◆ Task directions
For each line of the data below that includes the string "round", count one, and answer with the sum only.

(Stored data entries)
═══

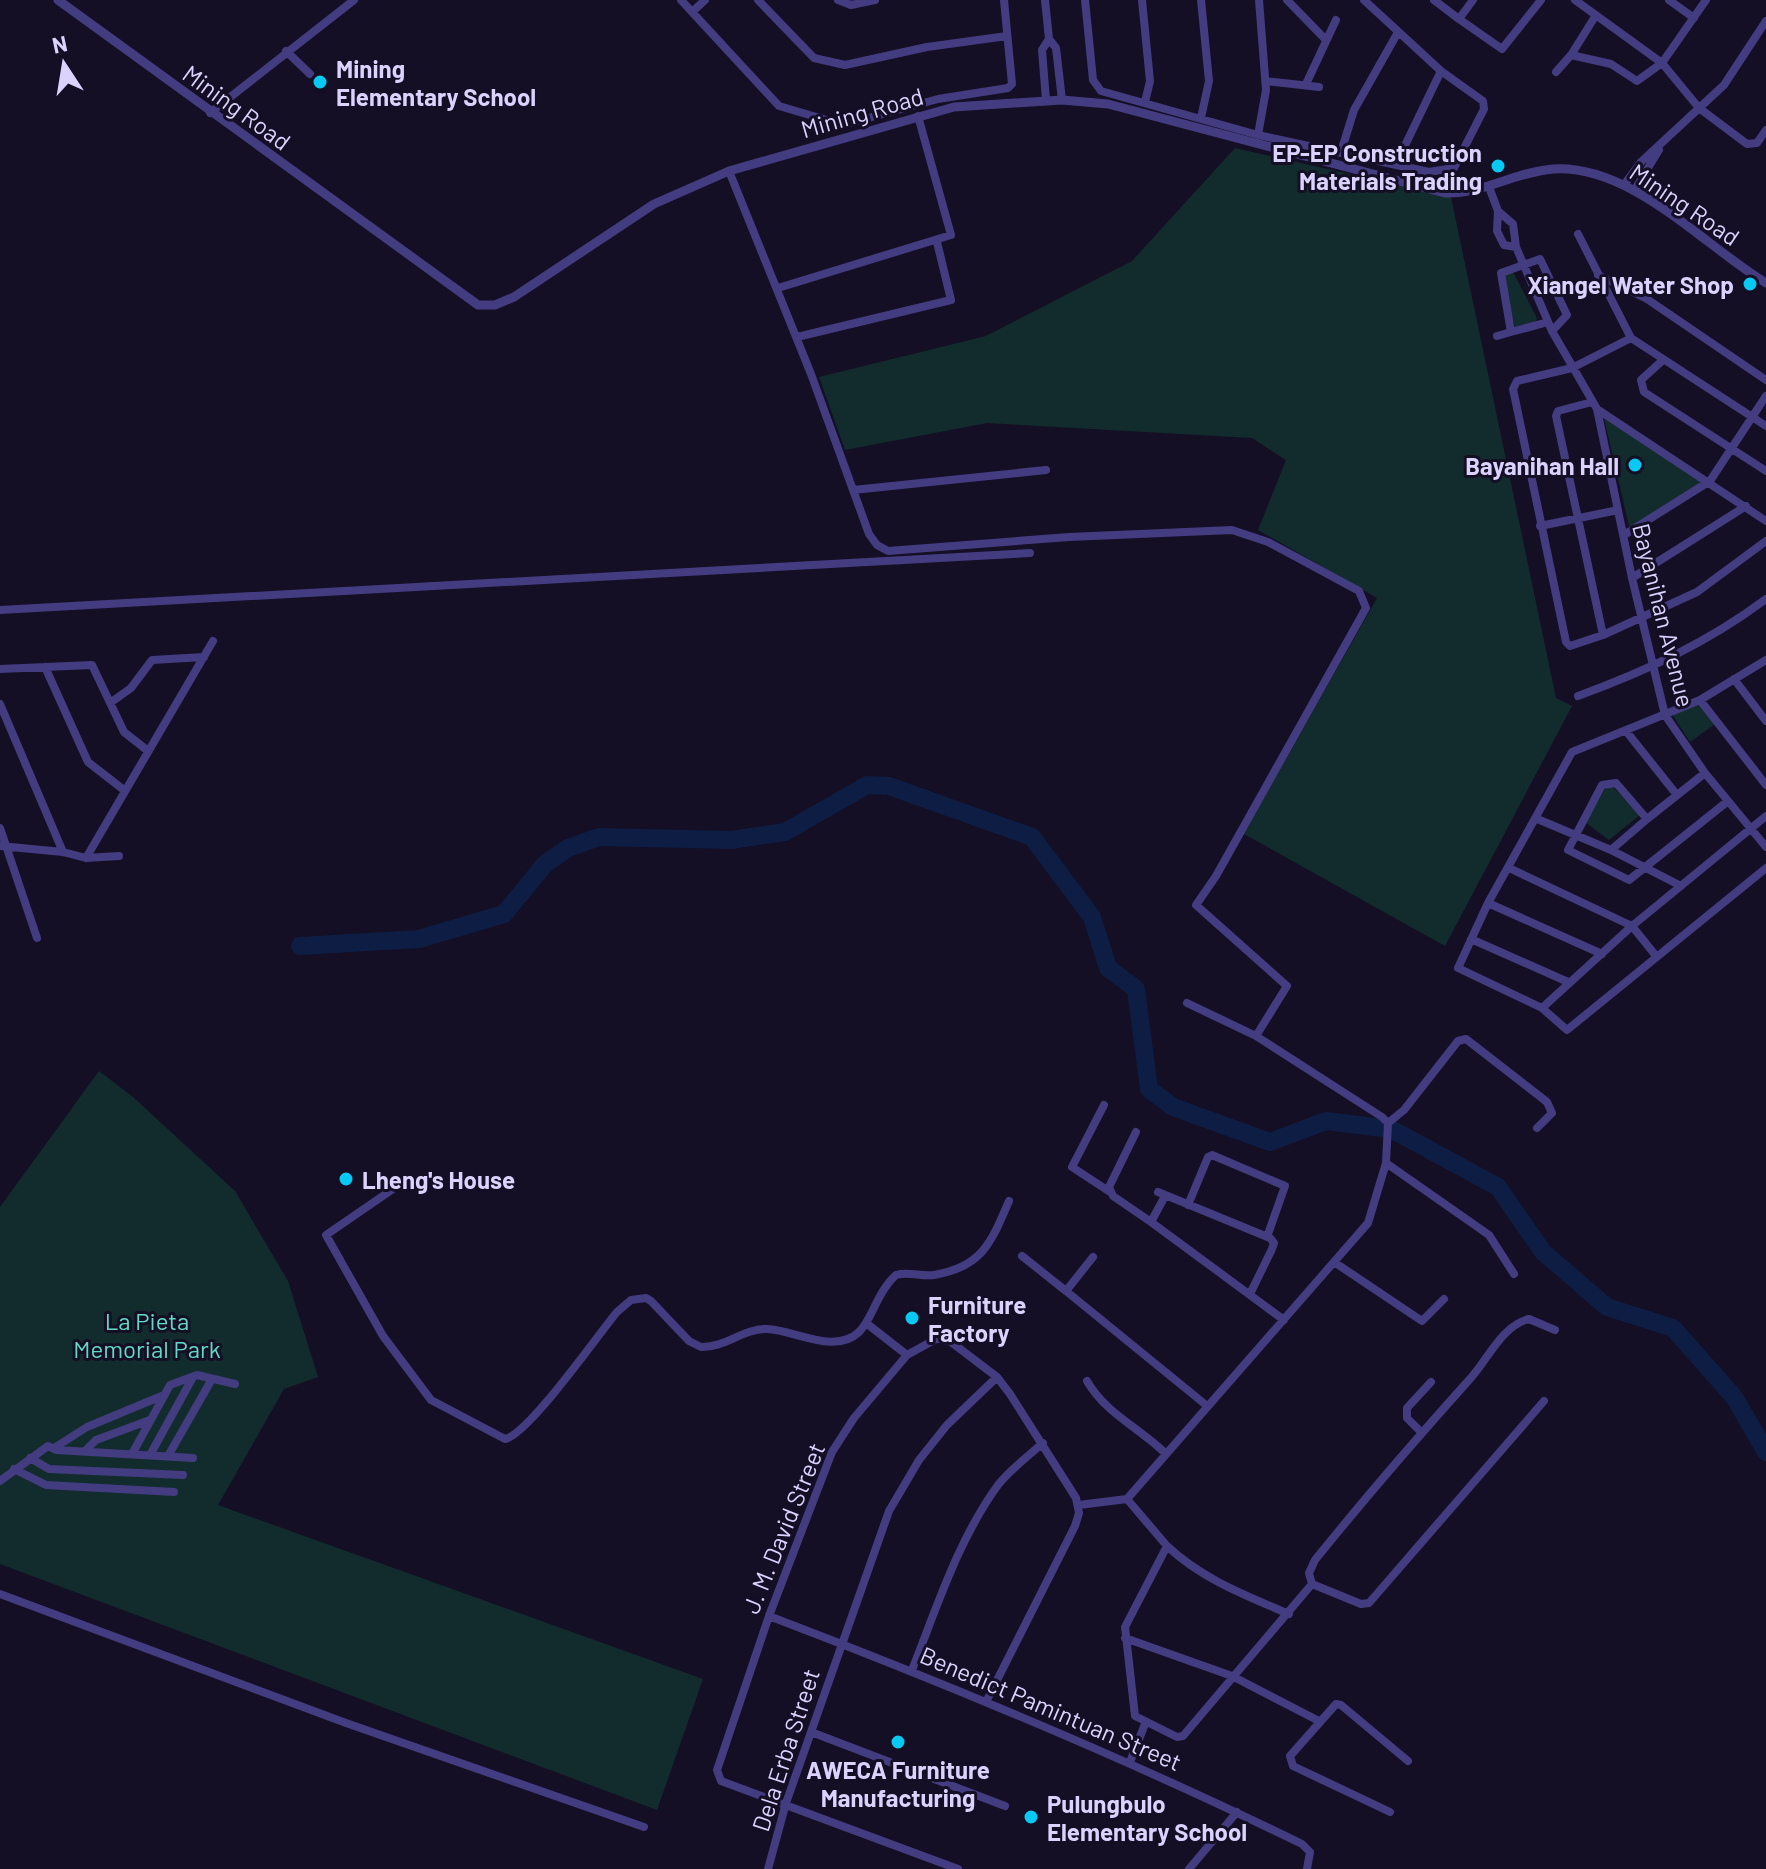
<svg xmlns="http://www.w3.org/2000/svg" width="1766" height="1869" viewBox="0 0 1766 1869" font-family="Barlow,sans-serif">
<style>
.green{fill:#122c2d}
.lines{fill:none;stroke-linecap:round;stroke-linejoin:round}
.river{stroke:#0e1d44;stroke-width:18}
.minor{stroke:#443c81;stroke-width:8}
.tertiary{stroke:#443c81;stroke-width:9}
.poi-dot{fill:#08c9f4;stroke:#140f24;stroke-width:3}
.labels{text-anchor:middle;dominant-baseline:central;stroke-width:6;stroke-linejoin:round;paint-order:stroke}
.poi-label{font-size:24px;font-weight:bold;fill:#dbd3fe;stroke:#140f24;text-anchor:start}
.street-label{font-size:24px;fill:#dbd3fe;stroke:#140f24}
.park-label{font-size:24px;fill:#61dbc7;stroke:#140f24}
</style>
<rect width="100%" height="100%" fill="#140f24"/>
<!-- green -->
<path class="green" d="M1235,148L1451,197L1556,698L1572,706L1445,946L1244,834L1377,598L1258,530L1286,460L1252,438L987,423L845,450L819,377L986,336L1132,261Z
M1513,272L1537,318L1536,321L1515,327L1501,275Z
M1604,418L1703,483L1630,530Z
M1699,703L1715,724L1690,742L1672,714Z
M1609,783L1640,815L1609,840L1585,822Z
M99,1071L133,1097L235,1191L288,1281L318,1377L284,1389L218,1505L703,1679L657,1810L0,1564V1207Z"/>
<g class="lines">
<!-- river -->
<path class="river" d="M300,946L419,939L504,914L545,864L568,848L599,837L731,840L785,832L867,785L889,786L1032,837L1092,917L1108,968L1136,989L1149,1089L1173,1107L1270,1142L1326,1121L1391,1129L1498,1187L1543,1252L1607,1307L1673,1328L1734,1397L1766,1452"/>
<!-- minor -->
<path class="minor" d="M681,0L779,106L837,123H850L938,99L1008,88L1012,84L1004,0
M758,0L814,58L845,65L927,47L1007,36
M838,0L851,5L875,0
M1045,0L1049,39L1056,48L1062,100
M1085,0L1093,80L1101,91L1258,135L1429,172L1454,168L1484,109L1483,101L1441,71L1364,0
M1142,0L1150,81L1145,102
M1287,0L1325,39
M1434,0L1459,19
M1473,0L1459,19L1502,49L1541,0
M1575,0L1662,63L1699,108L1747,144L1757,143L1766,130
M1669,0L1694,18
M692,12L705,0
M1596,15L1571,55L1611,64L1637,81L1662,63L1706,0
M286,51L310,74
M1556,72L1571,55
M1266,81L1319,87
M1306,84L1336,20
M1046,100L1042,50L1049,39
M210,113L354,0
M1201,118L1209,81L1201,0
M1258,135L1266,90L1259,0
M1341,152L1354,110L1397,34
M1396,164L1441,71
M729,171L811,374L869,534L877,545L888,551L1069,537L1232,530L1268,542L1359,591L1366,608L1216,876L1196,905L1287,986L1256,1036
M1624,185L1641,162L1724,85L1766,21
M1489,187L1498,211L1497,231L1504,245L1516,247
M1634,191L1659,150
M1498,211L1513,224L1516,247L1552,331L1597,409L1766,521
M1578,234L1631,338L1572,368L1517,381L1513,389L1566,642L1570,646L1603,635L1697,592L1766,541
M1598,275L1647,299L1766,380
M778,288L951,235L918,116
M1548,322L1511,332L1501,273L1540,259L1567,315L1552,331
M1497,336L1511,332
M797,337L951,300L937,242
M1631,338L1766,426
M1663,360L1641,380L1644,392L1766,471
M1592,402L1558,411L1556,416L1603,635
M1597,409L1632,578L1665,715L1705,773L1766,847
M853,490L1046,470
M1540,526L1618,510
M1624,535L1710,481L1766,396
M1632,578L1746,506
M0,610L1030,553
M1766,660L1700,700L1572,752L1488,903L1458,968L1542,1008L1567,1030L1766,868
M45,667L88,762L124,790
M0,669L92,665L124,732L148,751
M1734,679L1766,721
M1578,696C1646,671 1707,643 1766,599
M1700,700L1766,785
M110,703L131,688L152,660L204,657
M0,704L63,852
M1626,731L1677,795
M1705,773L1647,819L1616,783L1602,785L1568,850L1629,880L1728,801
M1535,818L1611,850L1681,886
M0,828L37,938
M0,846L63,852L86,858L119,856
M1611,850L1647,819
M86,858L213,641
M1509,868L1632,926L1656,956
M1488,903L1602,954
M1471,939L1568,982
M1187,1003L1256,1036L1382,1117L1388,1123L1386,1163L1368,1223L1127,1499L1167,1546L1125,1627L1135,1716L1177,1737L1183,1736L1312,1584L1309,1573L1315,1560C1365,1498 1416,1439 1469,1380C1487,1361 1502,1325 1529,1319L1555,1330
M1542,1008L1632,926L1766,816
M1104,1105L1072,1167L1110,1192
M1388,1123L1404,1110L1458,1041L1466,1039L1547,1102L1552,1113L1537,1128
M1136,1132L1109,1187L1113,1196L1151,1222
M1386,1163L1489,1235L1514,1274
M409,1178L326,1235L383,1336L431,1400L505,1439C528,1435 597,1336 617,1312L631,1300L646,1298L651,1301L689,1341L701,1347C725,1348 744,1328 767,1329C795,1330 835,1355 859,1332C872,1320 877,1292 896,1275C909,1271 921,1277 934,1275C982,1267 991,1243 1009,1201
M1158,1192L1270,1238L1274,1243L1272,1249L1250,1294
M1165,1196L1151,1222L1284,1320
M1188,1205L1208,1157L1212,1155L1285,1186L1267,1237
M1022,1256L1066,1291
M1093,1257L1066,1291L1206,1405
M1334,1262L1422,1321L1444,1299
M866,1323L907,1355
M1087,1381C1106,1414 1140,1428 1166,1454
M1420,1431L1407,1418V1408L1431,1382
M54,1448L87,1427L164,1395
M85,1451L96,1440L150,1420
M132,1454L170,1385L197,1375L235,1384
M150,1455L193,1377
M168,1456L212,1379
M30,1458L49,1469L183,1475
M14,1469L46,1485L174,1492
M0,1481L48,1446L56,1450L193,1458
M1079,1505L1127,1499
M1167,1546C1202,1579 1245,1595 1289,1614
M1312,1584L1361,1604L1369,1603L1544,1401
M0,1594L346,1723L644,1827
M769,1616C950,1685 1128,1759 1302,1844L1310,1852L1307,1869
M1125,1638L1232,1676L1319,1721
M912,1670C937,1607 958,1540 998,1485C1010,1470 1028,1456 1043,1443
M811,1732L1005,1806
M1130,1762L1145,1724
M1390,1812L1293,1766L1290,1756L1336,1704L1341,1705L1408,1761
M768,1869L786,1803L889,1511L919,1460L947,1425L997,1377
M958,1869L721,1781L717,1770L769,1616L832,1452L854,1418L907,1355L938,1338L951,1342L997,1377L1010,1394L1076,1498L1079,1513L1075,1526L987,1700
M1189,1869L1237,1812"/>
<!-- tertiary -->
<path class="tertiary" d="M58,0L478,305H495L514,297L654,204L729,171L954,107L1062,100L1108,104L1445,193C1483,194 1515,172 1553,169C1631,164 1703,245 1766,283"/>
</g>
<!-- markers -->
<g class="poi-dot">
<circle cx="320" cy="82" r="8"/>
<circle cx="1498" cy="166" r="8"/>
<circle cx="1750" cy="284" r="8"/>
<circle cx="1635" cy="465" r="8"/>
<circle cx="346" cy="1179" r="8"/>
<circle cx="912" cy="1318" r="8"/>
<circle cx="898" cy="1742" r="8"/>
<circle cx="1031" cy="1817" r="8"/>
</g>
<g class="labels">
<!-- poi labels -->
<g class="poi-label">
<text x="336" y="68">Mining<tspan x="336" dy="28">Elementary School</tspan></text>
<text x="1482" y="152" text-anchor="end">EP-EP Construction<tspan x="1482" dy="28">Materials Trading</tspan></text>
<text x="1734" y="284" text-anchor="end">Xiangel Water Shop</text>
<text x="1619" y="465" text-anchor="end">Bayanihan Hall</text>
<text x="362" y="1179">Lheng's House</text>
<text x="928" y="1304">Furniture<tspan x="928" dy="28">Factory</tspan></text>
<text x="898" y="1769" text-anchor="middle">AWECA Furniture<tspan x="898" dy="28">Manufacturing</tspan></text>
<text x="1047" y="1803">Pulungbulo<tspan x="1047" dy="28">Elementary School</tspan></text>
</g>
<!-- street labels -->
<g class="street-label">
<text transform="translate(237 107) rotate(36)">Mining Road</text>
<text transform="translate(862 112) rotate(-16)">Mining Road</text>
<text transform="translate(1685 204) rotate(34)">Mining Road</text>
<text transform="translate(1664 615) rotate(76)">Bayanihan Avenue</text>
<text transform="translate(783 1528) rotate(-68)">J. M. David Street</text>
<text transform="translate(1051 1708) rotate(23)">Benedict Pamintuan Street</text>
<text transform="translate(785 1750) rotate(-72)">Dela Erba Street</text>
</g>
<!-- park labels -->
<g class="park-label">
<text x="147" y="1320">La Pieta<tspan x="147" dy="28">Memorial Park</tspan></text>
</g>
</g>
<!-- north arrow -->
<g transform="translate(64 64) rotate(348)" stroke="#140f24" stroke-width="6" paint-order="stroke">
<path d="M0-6L14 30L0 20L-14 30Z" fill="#dbd3fe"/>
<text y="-12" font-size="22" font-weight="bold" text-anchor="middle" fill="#dbd3fe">N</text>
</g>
</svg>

═══

◆ Response area
2